Start of INPUT MATERIAL

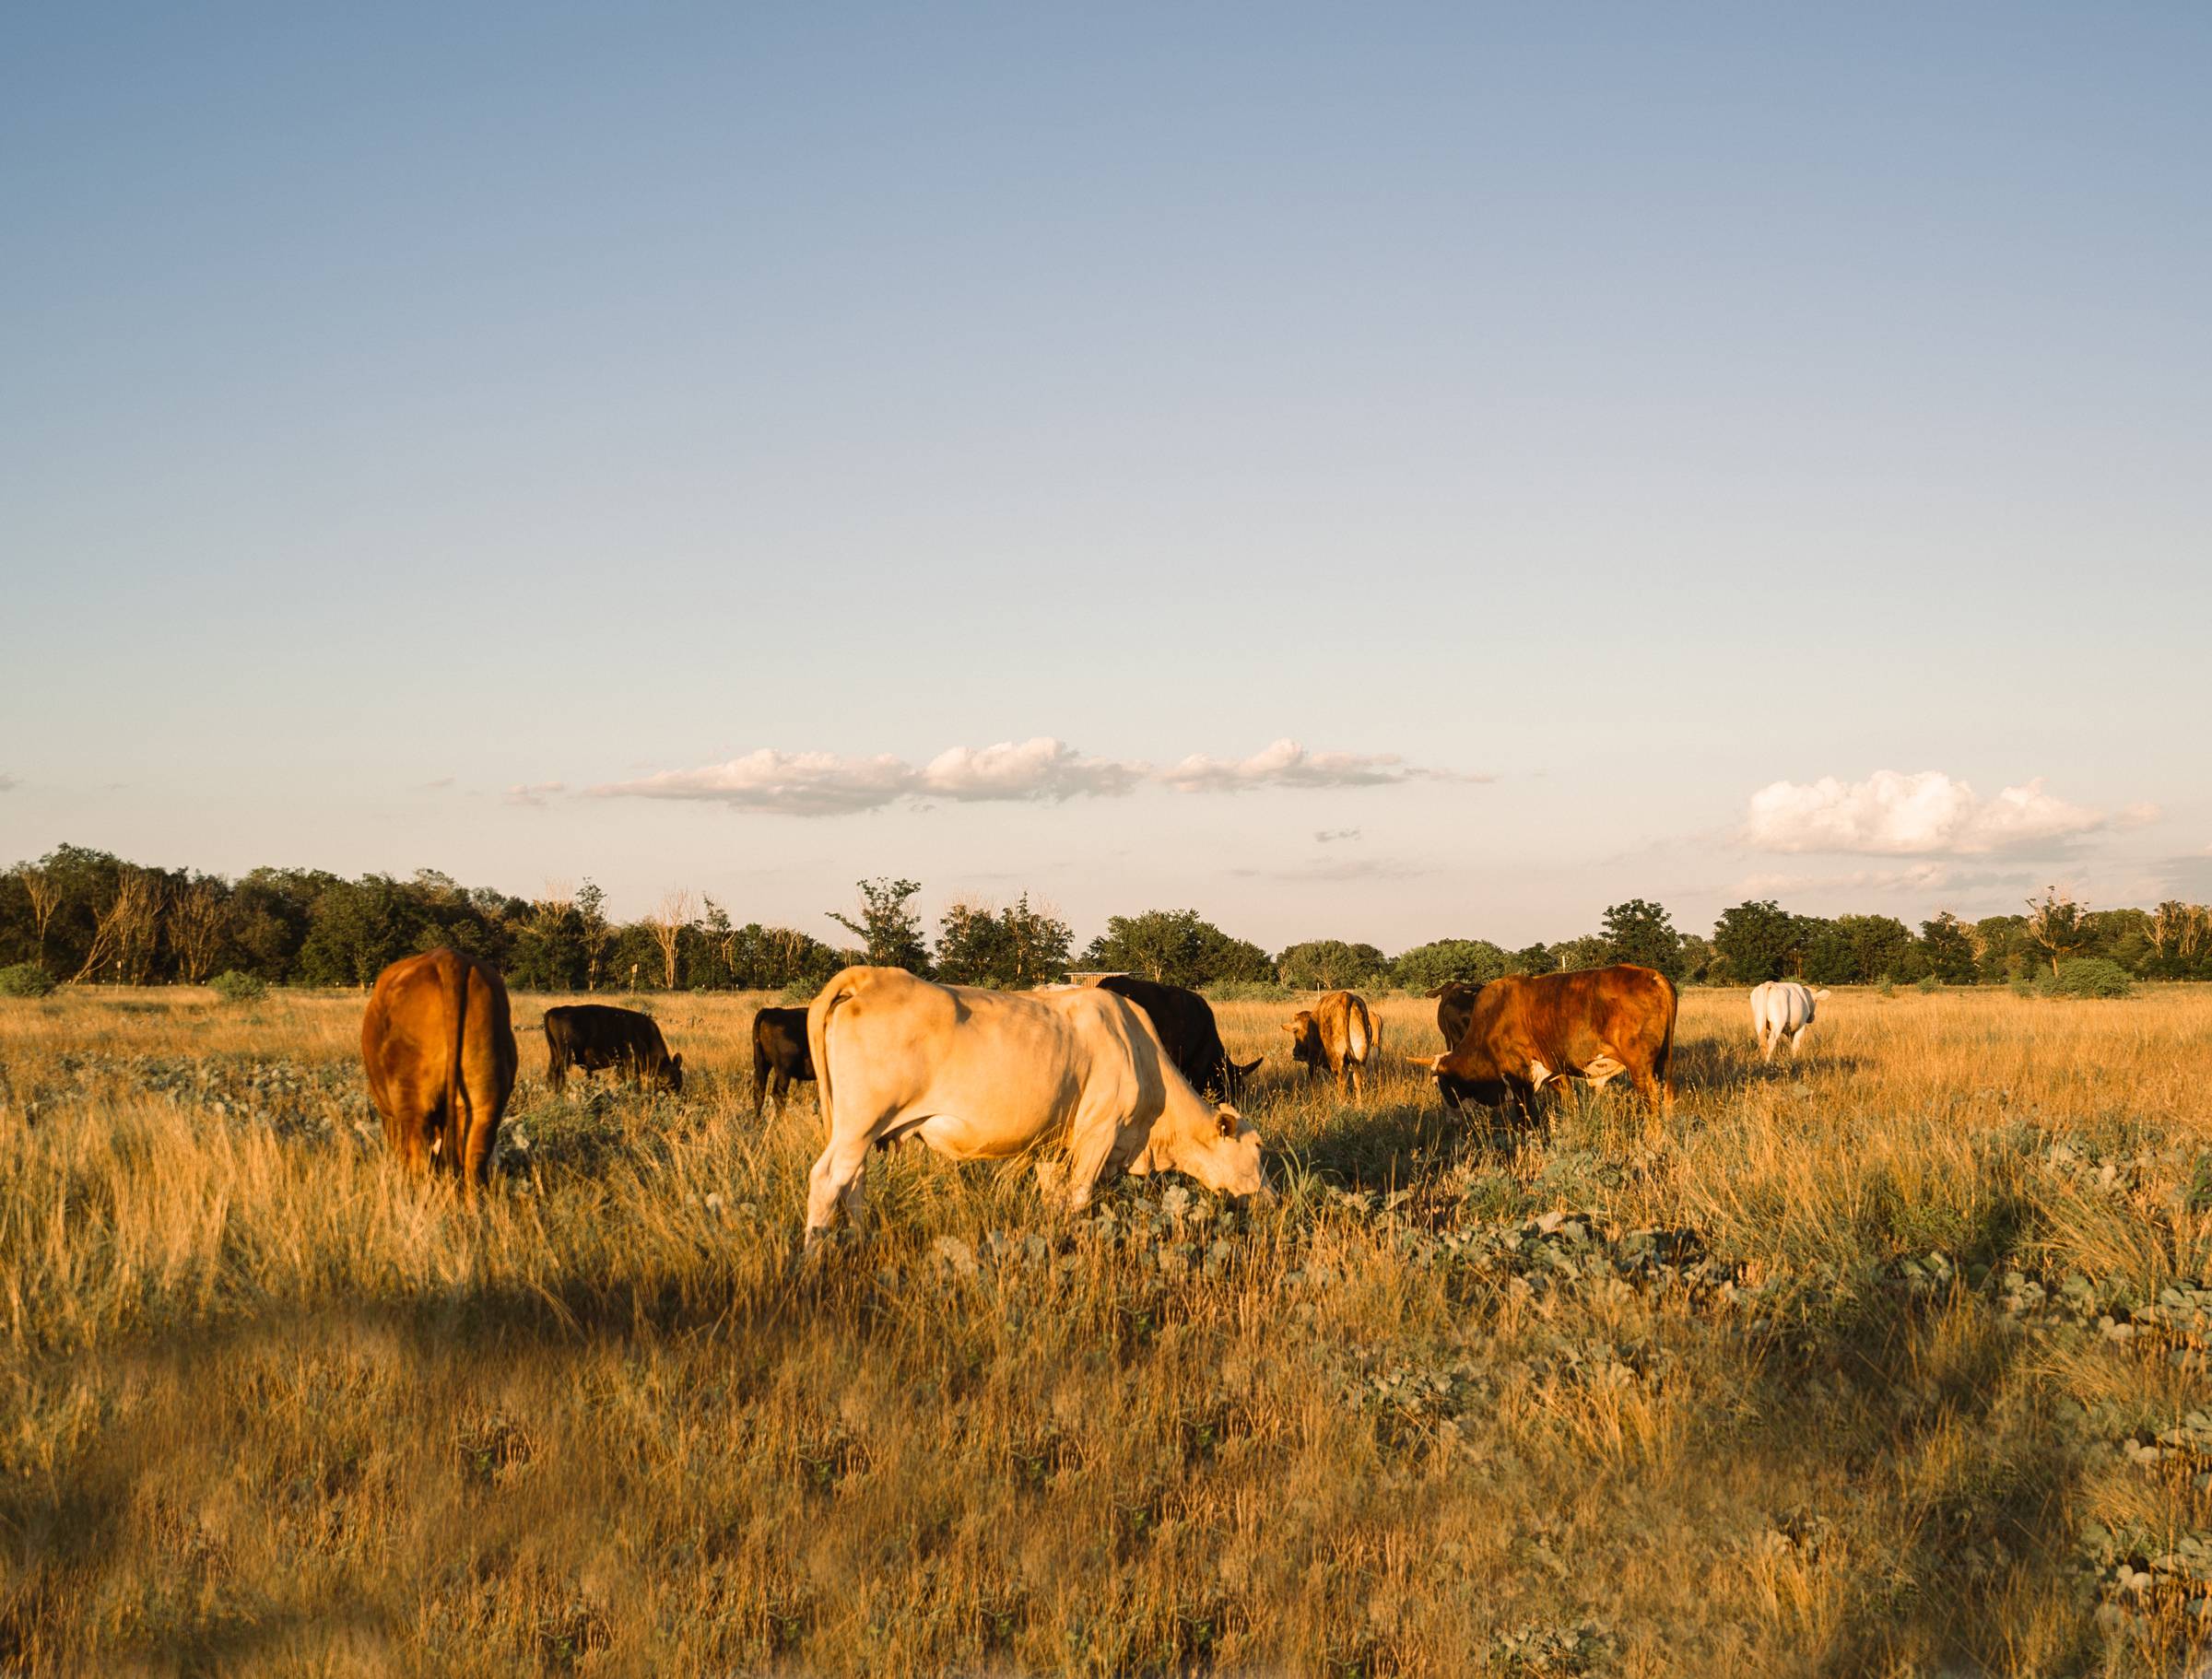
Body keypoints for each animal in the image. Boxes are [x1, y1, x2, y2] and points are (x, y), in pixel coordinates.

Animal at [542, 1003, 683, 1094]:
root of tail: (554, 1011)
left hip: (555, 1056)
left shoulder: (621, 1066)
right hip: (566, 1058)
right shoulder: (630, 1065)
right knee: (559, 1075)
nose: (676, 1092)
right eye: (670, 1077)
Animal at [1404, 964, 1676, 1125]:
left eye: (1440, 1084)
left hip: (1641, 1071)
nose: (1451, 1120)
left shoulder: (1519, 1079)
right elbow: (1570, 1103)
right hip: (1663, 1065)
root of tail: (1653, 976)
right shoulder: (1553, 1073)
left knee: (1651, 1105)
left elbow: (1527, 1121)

End of INPUT MATERIAL

Your reply should be the number of lines in the listing above that contain "right", with nothing added.

7